### Material provided

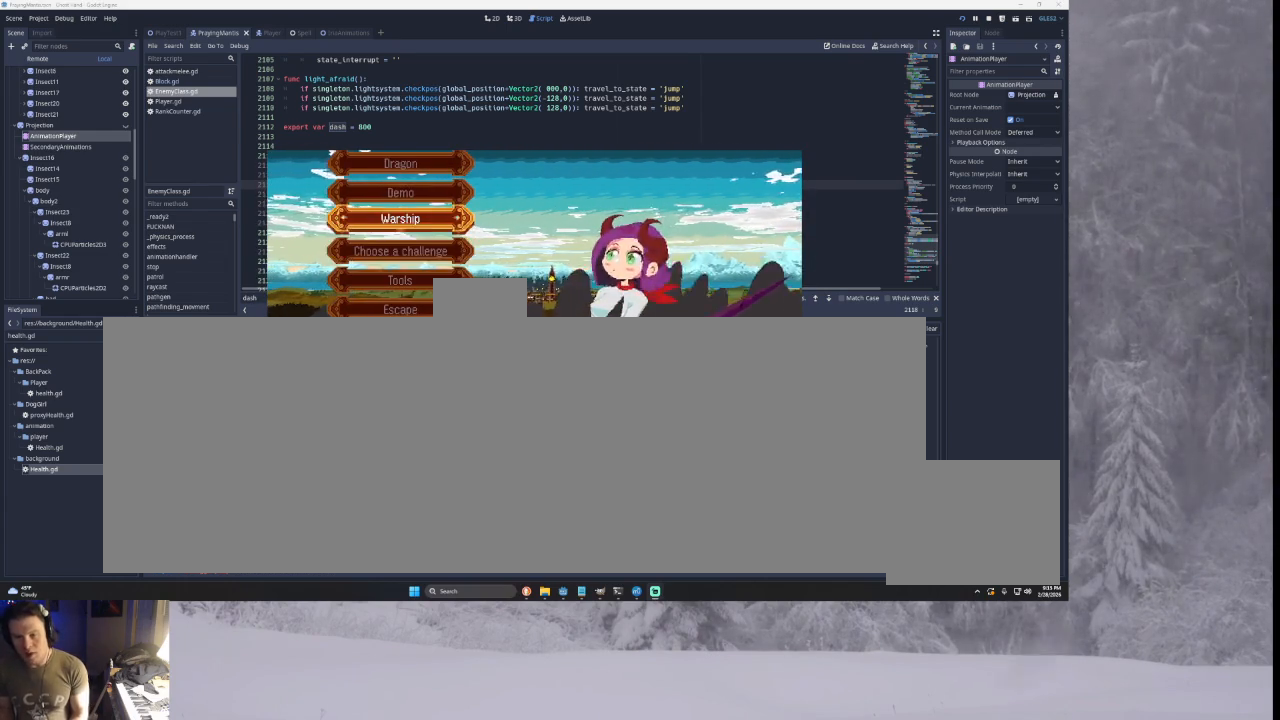
{"buttons": [], "left_stick": "up", "right_stick": "center", "events": [[33, "left_stick", "center"], [200, "left_stick", "down"], [300, "left_stick", "center"], [400, "left_stick", "up"]]}
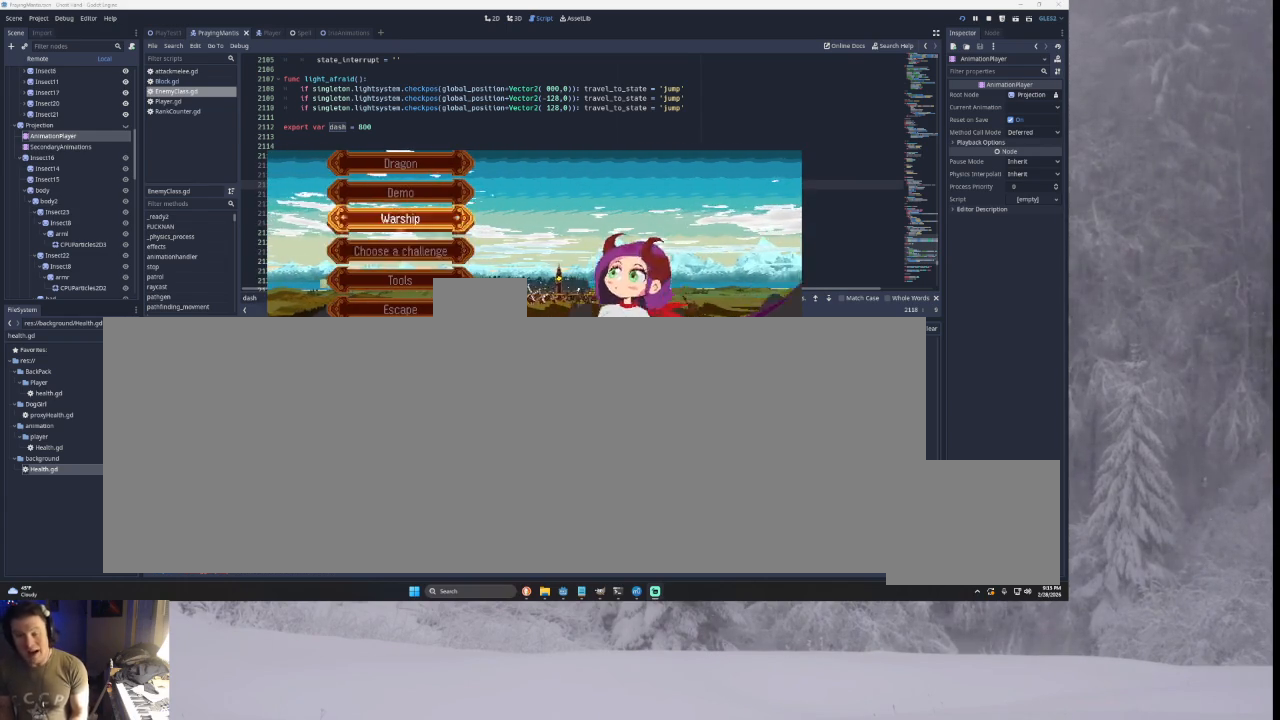
{"buttons": [], "left_stick": "up", "right_stick": "center", "events": [[33, "left_stick", "center"], [133, "left_stick", "down"], [300, "left_stick", "center"], [400, "left_stick", "up"]]}
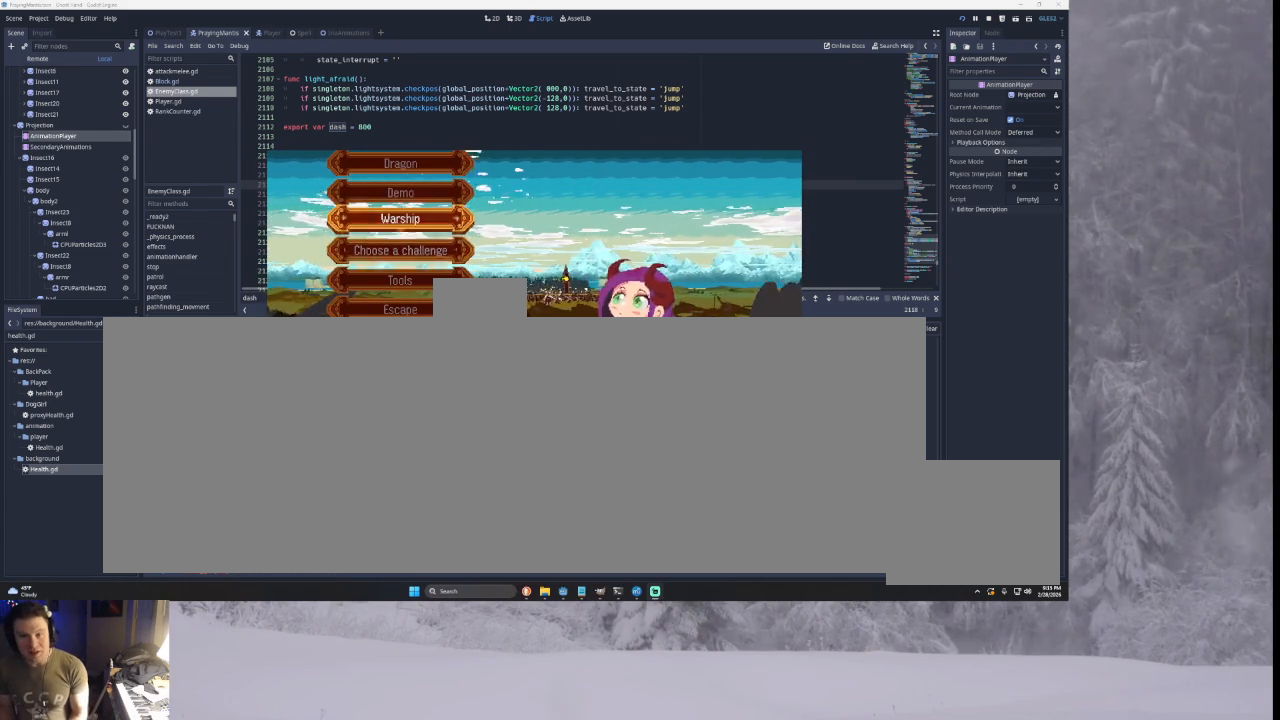
{"buttons": [], "left_stick": "down", "right_stick": "center", "events": [[67, "left_stick", "center"], [267, "left_stick", "down"], [367, "left_stick", "center"], [433, "left_stick", "down"]]}
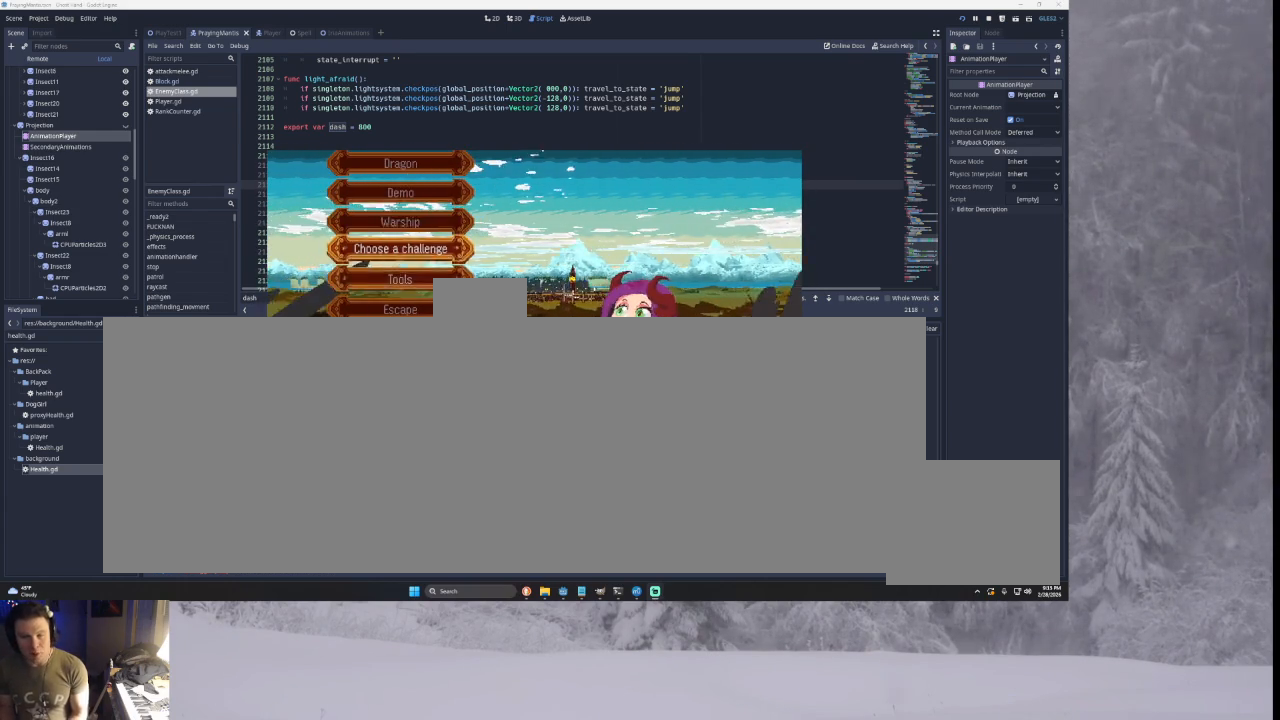
{"buttons": [], "left_stick": "center", "right_stick": "center", "events": [[100, "left_stick", "center"], [200, "left_stick", "up"], [367, "left_stick", "center"]]}
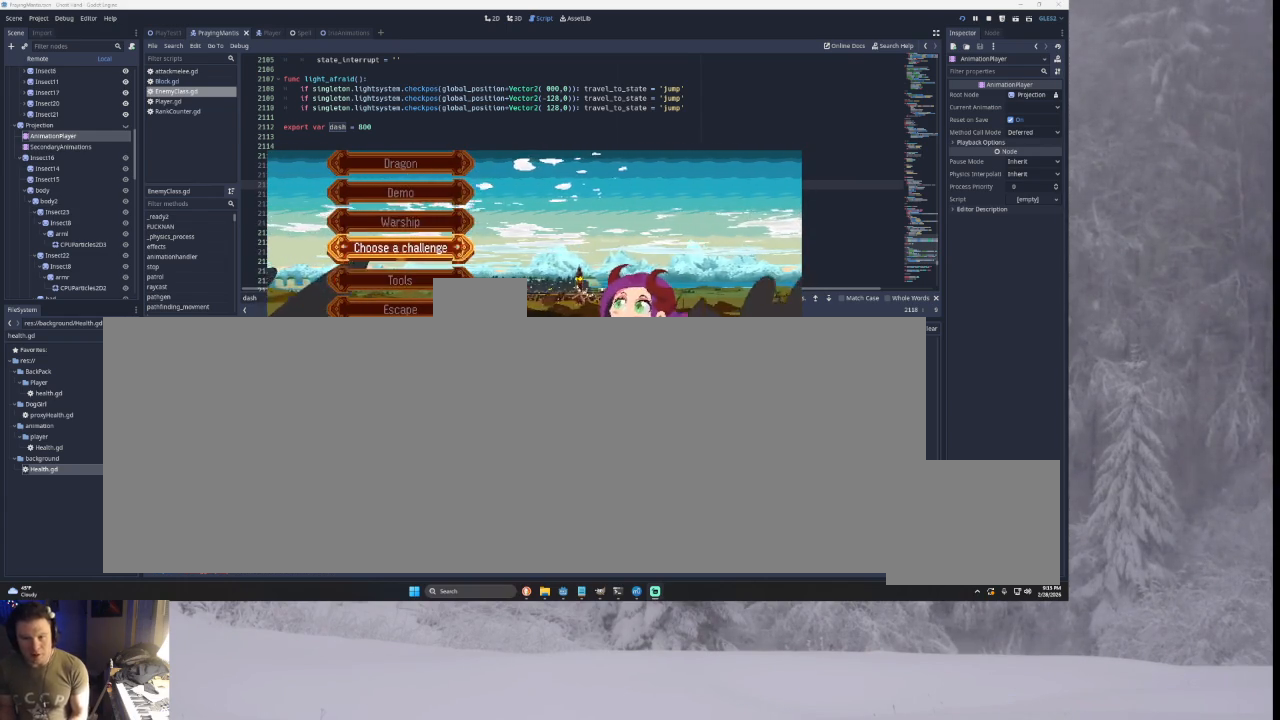
{"buttons": [], "left_stick": "center", "right_stick": "center", "events": [[367, "SQUARE", "down"], [500, "SQUARE", "up"]]}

### Task description
All records above must be output exactly as they stand, excluding pictures.

### Result of the exercise
{"buttons": [], "left_stick": "up", "right_stick": "center", "events": [[33, "left_stick", "center"], [200, "left_stick", "down"], [300, "left_stick", "center"], [400, "left_stick", "up"]]}
{"buttons": [], "left_stick": "up", "right_stick": "center", "events": [[33, "left_stick", "center"], [133, "left_stick", "down"], [300, "left_stick", "center"], [400, "left_stick", "up"]]}
{"buttons": [], "left_stick": "down", "right_stick": "center", "events": [[67, "left_stick", "center"], [267, "left_stick", "down"], [367, "left_stick", "center"], [433, "left_stick", "down"]]}
{"buttons": [], "left_stick": "center", "right_stick": "center", "events": [[100, "left_stick", "center"], [200, "left_stick", "up"], [367, "left_stick", "center"]]}
{"buttons": [], "left_stick": "center", "right_stick": "center", "events": [[367, "SQUARE", "down"], [500, "SQUARE", "up"]]}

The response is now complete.